What is needed: Determine how many lines of the entries include the word "video", and report that number with no further text.

Given information:
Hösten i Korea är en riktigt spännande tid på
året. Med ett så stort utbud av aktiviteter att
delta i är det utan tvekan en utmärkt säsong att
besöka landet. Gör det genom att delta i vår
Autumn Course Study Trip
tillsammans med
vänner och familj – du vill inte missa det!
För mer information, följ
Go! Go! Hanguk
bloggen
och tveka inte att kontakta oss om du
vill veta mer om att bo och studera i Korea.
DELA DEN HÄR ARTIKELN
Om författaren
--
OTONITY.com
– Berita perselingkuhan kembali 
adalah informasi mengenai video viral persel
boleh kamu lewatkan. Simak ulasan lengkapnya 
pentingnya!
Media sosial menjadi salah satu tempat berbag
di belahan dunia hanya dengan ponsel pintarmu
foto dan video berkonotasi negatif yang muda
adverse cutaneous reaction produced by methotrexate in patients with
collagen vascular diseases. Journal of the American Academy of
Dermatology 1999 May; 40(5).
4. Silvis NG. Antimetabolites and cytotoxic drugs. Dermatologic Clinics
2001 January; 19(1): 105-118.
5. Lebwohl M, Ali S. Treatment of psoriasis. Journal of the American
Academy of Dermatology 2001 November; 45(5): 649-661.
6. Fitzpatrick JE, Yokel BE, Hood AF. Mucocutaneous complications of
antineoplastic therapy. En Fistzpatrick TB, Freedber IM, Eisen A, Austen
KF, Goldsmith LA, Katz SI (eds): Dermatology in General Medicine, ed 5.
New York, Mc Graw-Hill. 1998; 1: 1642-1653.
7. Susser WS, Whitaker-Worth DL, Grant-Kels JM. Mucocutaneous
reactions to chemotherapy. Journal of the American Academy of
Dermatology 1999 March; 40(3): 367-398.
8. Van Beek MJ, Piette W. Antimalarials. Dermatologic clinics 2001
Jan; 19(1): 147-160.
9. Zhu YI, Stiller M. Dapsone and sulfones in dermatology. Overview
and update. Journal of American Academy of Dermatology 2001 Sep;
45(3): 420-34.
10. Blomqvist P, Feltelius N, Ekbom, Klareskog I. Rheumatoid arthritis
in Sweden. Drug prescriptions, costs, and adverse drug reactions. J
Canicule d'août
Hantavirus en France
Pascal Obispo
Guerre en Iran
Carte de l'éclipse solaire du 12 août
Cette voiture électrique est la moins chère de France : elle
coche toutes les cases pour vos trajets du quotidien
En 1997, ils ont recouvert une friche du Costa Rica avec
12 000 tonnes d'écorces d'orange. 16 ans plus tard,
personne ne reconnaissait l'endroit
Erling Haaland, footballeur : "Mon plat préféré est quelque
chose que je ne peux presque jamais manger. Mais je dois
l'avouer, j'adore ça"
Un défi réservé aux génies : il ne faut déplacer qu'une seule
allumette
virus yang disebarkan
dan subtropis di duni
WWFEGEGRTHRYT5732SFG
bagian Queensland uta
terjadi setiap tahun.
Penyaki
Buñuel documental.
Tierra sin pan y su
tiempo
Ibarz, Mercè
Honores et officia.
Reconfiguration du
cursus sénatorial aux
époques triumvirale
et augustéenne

Answer: 2